Its official, cigarettes are now more expensive than weed
ran into someone who graduated hs with us while i was paying for booze in quarters. i love it when people from my past catch me in my classier moments.
You do realize it's a Tuesday, right?
You do realize I stopped giving a fuck about calendars when I was 10, right? And besides, it could be the best Tuesday of your life.
Sleepwalking naked until I was 12 made it so much easier to get away with drinking at moms now.
Nothing like a $37 iTunes bill. Jesus Christ do you know how many $2 beer/shot specials that is??? The answer is 16. 16 beer/shot specials.
Just so you know, this text is a buffer between the two guys I'm sexting. Can't get that shit messed up.
Totally forgot Mike has only one ball. Is it sad I'm excited to see it? Or shall I say the lack of it?
Tony's mom to him at breakfast: "I found the shirt you wore last night in the bushes this morning."
I'm spring cleaning all of the fuck boys out of my life.
A dozen fresh-baked cookies delivered to my dorm AND I don't have chlamydia or gonorrhea... Could this night get any better??

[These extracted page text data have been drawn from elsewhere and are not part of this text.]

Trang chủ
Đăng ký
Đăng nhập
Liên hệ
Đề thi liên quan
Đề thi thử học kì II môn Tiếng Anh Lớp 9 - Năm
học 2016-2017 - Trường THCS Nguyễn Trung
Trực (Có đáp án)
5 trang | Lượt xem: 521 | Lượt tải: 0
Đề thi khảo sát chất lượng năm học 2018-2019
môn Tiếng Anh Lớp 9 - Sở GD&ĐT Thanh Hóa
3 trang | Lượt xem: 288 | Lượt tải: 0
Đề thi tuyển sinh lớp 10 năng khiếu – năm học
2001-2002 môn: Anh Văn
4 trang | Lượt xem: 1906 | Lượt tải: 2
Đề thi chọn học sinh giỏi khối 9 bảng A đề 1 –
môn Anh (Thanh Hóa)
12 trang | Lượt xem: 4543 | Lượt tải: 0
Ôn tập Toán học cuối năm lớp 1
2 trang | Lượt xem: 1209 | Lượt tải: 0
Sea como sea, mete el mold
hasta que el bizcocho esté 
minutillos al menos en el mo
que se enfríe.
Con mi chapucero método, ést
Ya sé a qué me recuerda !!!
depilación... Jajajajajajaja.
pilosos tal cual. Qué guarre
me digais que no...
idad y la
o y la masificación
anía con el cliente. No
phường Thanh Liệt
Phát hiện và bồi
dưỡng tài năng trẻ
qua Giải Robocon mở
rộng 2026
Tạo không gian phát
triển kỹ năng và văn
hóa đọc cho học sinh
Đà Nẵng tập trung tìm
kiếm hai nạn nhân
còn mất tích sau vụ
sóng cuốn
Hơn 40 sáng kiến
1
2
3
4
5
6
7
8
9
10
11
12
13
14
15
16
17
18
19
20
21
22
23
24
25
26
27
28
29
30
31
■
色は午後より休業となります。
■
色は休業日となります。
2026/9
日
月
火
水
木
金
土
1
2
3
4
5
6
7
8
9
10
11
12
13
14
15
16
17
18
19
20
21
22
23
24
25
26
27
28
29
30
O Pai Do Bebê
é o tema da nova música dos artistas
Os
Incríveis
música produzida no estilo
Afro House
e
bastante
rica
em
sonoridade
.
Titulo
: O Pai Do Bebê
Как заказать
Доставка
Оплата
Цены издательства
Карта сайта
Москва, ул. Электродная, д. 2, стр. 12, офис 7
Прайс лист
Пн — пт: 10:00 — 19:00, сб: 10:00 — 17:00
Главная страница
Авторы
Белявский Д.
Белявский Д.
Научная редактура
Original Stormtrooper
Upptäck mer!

Had a dream we were competing for tomatos.
Just got an exam care package consisting of only adderall wrapped in money. Score onr for mom.
I just convinced a telemarketer I live in a tree.
What did he say?
He still asked if I want a home security system.
How do you explain to your parents that you can't go to the library because you got banned for being drunk in there... on a Sunday afternoon?
That's $100,000 of quality education right there.
Wait, you met him on Onlyfans? The guy from last night? Which one of you is the fan?